ISSUES WITH THE JUDGEMENT
The latter two findings run sharply across values of equality and federalism, which the Court has long regarded as integral to India’s democracy.
Not from the Constitution
- The idea that reservations ought to be restricted to 50% does not stem from the Constitution.
- The text of Articles 16(4) and 15(4) which confer power on the government to make reservations contains no such limitation.
- Instead, the idea that reservations ought to be restricted to 50% does not stem from the Constitution but from the Supreme Court Judgement in the Indra Sawhney vs Union of India (1992) case. Hence the limit does not have constitutional backing.
Court stand on listings
- The Court presents a ruling on the power of State governments to declare groups as backward.
- Until now, the central government and each of the State governments produced separate lists declaring communities as socially and educationally backward.
- Following the Supreme Court’s judgment in Indra Sawhney, the determination of backward classes was made by the National Commission for the Backward Classes, at the level of the Centre, and by regional commissions at the level of the State governments.
- As a result, backward communities that were kept out of the central list were entitled to reservation at least for those posts and seats under the control of the State government.
- This division in power, which gave States autonomy to classify groups as backward, stood in contrast to the lists of Scheduled Castes and Scheduled Tribes.
- In the case of those lists, right from the Constitution’s inception, the power to prepare them vested solely with the Union government.
- But the Supreme Court has now held that this distinction no longer holds good.
- The 102nd Amendment (2018), which forms the basis for the Court’s ruling, granted constitutional status to the National Commission for Backward Classes.
- In addition, it introduced Article 342A, according to which the President of India may, after consultation with the State government, notify groups of persons within such a State who are deemed to be socially and educationally backward. Any such “Central List”, could only be altered by Parliament.

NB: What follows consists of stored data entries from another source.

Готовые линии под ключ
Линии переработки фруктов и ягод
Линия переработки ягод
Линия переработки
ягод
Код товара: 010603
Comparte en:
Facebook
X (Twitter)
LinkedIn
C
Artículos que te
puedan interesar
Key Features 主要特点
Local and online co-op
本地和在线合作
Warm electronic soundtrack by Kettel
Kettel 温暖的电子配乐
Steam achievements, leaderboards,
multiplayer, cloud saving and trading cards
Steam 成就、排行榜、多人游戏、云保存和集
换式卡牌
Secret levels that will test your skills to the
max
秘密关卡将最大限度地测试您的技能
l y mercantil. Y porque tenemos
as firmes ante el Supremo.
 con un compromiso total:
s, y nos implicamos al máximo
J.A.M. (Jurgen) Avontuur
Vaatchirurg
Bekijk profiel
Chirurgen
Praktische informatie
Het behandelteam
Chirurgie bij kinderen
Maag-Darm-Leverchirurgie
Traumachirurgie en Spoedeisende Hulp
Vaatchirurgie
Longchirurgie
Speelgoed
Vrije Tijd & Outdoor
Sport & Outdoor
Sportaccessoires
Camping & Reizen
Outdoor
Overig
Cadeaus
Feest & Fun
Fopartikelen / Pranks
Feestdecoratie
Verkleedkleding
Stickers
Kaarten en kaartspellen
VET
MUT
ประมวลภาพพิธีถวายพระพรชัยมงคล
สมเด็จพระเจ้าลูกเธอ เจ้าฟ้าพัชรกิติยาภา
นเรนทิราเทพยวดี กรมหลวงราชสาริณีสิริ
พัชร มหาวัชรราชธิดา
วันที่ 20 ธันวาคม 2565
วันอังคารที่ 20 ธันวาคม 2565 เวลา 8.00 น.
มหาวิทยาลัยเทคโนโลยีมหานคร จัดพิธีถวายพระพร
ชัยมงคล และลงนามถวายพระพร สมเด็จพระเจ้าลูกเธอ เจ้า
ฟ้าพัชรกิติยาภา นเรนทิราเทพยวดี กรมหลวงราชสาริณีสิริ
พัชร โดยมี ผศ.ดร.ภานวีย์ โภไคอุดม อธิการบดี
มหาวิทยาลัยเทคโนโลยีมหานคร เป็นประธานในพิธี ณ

- Also it added article 366(26C) -“socially and educationally backward classes” is defined as “such backward classes as are so deemed under Article 342A for the purposes of this Constitution”.
Term and interpretations
- The recent interpretation of the 102nd Amendment is against “essence” of federalism, as it divests states of a power this critical, to classify groups as backward, entitling many communities to protection under Articles 15(4) and 16(4).
- Thus, the changes, as interpreted by the Court, directly impede the ability of States to secure a just social order.
- The Union government has already filed a petition to review the judgment insofar as it limits the power of State governments.
- Should the Court refuse the plea, it is imperative that Parliament amends the Constitution and grants to States an express power to determine backwardness, as any other result will offend the delicate balance at the heart of Indian federalism.